(Page-level text extractions)
-- Opening Marker --

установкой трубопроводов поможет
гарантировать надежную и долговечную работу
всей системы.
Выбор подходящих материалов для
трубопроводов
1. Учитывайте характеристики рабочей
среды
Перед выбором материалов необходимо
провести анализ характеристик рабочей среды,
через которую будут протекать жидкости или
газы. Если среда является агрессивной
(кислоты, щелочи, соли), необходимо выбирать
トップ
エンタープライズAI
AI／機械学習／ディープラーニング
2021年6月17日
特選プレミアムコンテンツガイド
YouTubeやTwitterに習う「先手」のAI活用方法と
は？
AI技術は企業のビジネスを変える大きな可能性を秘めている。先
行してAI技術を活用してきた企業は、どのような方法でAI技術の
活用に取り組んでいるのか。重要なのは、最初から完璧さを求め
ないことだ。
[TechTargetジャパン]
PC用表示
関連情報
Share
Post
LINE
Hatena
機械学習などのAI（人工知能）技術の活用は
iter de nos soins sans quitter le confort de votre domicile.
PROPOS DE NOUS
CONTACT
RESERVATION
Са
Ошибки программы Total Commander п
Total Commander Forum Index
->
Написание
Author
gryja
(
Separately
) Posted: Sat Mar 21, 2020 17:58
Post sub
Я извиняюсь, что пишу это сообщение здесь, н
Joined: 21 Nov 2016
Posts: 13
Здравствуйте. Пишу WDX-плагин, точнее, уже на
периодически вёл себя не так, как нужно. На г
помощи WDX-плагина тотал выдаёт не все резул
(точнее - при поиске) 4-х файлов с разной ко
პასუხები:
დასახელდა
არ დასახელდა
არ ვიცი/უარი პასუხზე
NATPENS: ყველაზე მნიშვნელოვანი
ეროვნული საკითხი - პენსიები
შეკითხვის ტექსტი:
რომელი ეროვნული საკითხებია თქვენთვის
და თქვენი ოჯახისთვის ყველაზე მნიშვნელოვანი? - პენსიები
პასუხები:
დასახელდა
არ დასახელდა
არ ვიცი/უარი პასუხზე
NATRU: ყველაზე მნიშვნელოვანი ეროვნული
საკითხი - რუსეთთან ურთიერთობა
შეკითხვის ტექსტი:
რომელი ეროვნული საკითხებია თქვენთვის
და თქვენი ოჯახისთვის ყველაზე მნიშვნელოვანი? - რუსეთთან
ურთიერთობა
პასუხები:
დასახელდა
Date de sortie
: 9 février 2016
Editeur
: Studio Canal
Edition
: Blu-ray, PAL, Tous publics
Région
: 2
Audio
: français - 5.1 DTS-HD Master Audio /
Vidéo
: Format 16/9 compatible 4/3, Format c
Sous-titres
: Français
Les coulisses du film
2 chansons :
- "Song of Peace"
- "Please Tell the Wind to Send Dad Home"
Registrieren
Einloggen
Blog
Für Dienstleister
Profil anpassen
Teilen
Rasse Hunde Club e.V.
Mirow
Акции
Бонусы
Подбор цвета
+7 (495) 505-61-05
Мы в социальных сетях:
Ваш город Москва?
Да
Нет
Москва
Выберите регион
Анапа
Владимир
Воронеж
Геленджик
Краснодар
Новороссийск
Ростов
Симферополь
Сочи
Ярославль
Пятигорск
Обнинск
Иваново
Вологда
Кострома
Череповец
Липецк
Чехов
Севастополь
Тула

-- Closing Marker --

Task —
Repeat the entries verbatim through the line with "газы. Если среда является агрессивной".

Answer to the exercise —
установкой трубопроводов поможет
гарантировать надежную и долговечную работу
всей системы.
Выбор подходящих материалов для
трубопроводов
1. Учитывайте характеристики рабочей
среды
Перед выбором материалов необходимо
провести анализ характеристик рабочей среды,
через которую будут протекать жидкости или
газы. Если среда является агрессивной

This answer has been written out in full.